I just finished An Heir of Distinction and enjoyed it emensely. I look forward to new Bad Heirs. (Will St. Didier himself become a Bad Heir?)
About AI, Facebook is being overrun with partial stories that I can only attribute to sloppy AI. AI can only reproduce what it sees. It cannot spark its own imaginative creation.
Martha, if I do not write a happily ever after for dear Leopold, my readers will hunt me down and ply me with good dark chocolate until I rectify the error of my ways… except that I see St. Didier as something of a series finale (I could be wrong) and I am enjoying the series too much to wrap it up!
I am ambivalent about AI for many reasons. Of course AI can be convenient and fast when sorting enormous amounts of data or providing shortcuts on onerous tasks. My concerns are for the immediate and downstream impact of AI on our culture and society: specifically, intellectual property (particularly in the arts); employment; and information integrity. Criminal misuse of AI is already occurring. Misinformation, aka propaganda, is easier than ever. Across generations of the young to middle-aged, career paths have been tightened or eliminated as a direct result of AI. (At my daughter’s tech employer, AI has been been used to identify which jobs can be performed by AI, thereby reducing human headcount.) Imagine what happens in a society when gainful employment is rapidly and devastatingly restricted, without replacement opportunities? When no information can be trusted? When the richest creativity is overwhelmed by cheap, mass-reproduced trash? There’s no good outcome.
The long term certainly doesn’t look well thought out, does it? When only AI is smart enough to program AI, who will control the off switch? Not us.
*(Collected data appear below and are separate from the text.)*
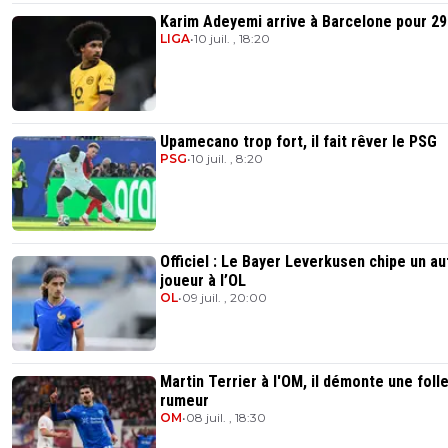
Karim Adeyemi arrive à Barcelone pour 2
LIGA
•
10 juil. , 18:20
Upamecano trop fort, il fait rêver le PSG
PSG
•
10 juil. , 8:20
Officiel : Le Bayer Leverkusen chipe un au
joueur à l’OL
OL
•
09 juil. , 20:00
Martin Terrier à l'OM, il démonte une foll
rumeur
OM
•
08 juil. , 18:30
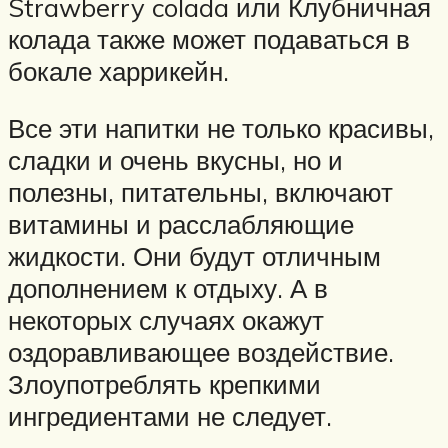
Strawberry colada или Клубничная
колада также может подаваться в
бокале харрикейн.
Все эти напитки не только красивы,
сладки и очень вкусны, но и
полезны, питательны, включают
витамины и расслабляющие
жидкости. Они будут отличным
дополнением к отдыху. А в
некоторых случаях окажут
оздоравливающее воздействие.
Злоупотреблять крепкими
ингредиентами не следует.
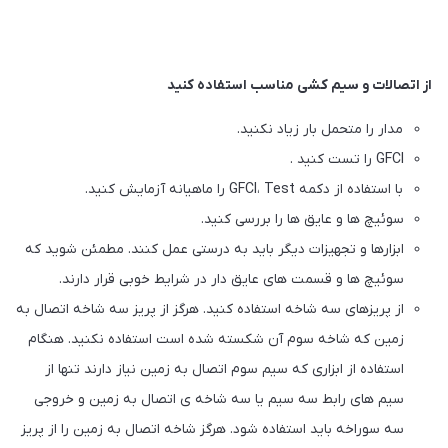
از اتصالات و سیم کشی مناسب استفاده کنید
مدار را متحمل بار زیاد نکنید.
GFCI را تست کنید .
با استفاده از دکمه GFCI، Test را ماهیانه آزمایش کنید.
سوئیچ ها و عایق ها را بررسی کنید.
ابزارها و تجهیزات دیگر باید به درستی عمل کنند. مطمئن شوید که
سوئیچ ها و قسمت های عایق دار در شرایط خوبی قرار دارند.
از پریزهای سه شاخه استفاده کنید. هرگز از پریز سه شاخه اتصال به
زمین که شاخه سوم آن شکسته شده است استفاده نکنید. هنگام
استفاده از ابزاری که سیم سوم اتصال به زمین نیاز دارند تنها از
سیم های رابط سه سیم یا سه شاخه ی اتصال به زمین و خروجی
سه سوراخه باید استفاده شود. هرگز شاخه اتصال به زمین را از پریز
If you set aside all the individual human issues that surround AI (which would include intellectual laziness, the increasing risk of suicide and mental illness — yes, really — and the ushering in of a “post-truth” era where people can’t tell what is real anymore), you come to the problems with “making” the AI. Data centers are bad neighbors — they run large fans 24/7, they use VAST amounts of electricity. In 2026, the electricity consumption of data centers was expected to be ~1,050 terawatt-hours. Google and Microsoft alone used more electricity than over 100 individual countries. How do we get electricity? We do bad things to the environment. All those servers also need to keep cool, and we do that with potable water. In 2023, data centers used 17 billion gallons, increasing to ~68 billion gallons by 2028. Two-thirds of data centers are built in water-stressed areas. You know the old saying, the wars of yesterday and today are over oil, the wars of tomorrow will be over water. I honestly think AI is a terrible, terrible thing. Sure, sometimes the google search gets me the information a little faster, but is it worth it, certainly not.
I see so many autocorrect typos, even when I think it’s a person writing, sometimes to the point of difficulty following what is being said, how did we get to the point of misspelling or actually switching a letter to garbling a word? A slippery slope when we can’t be bothered to glance at what we wrote before posting. & then there’s whole AI books published, I have in mind about foraging wild plants for instance, that can be actively dangerous. It feels like shutting the barn door a little late, but that needs not to happen. Going back isn’t possible , & I my imagination fails me seeing a way forward. I guess that dates me, expecting sensible control of an artificial construct.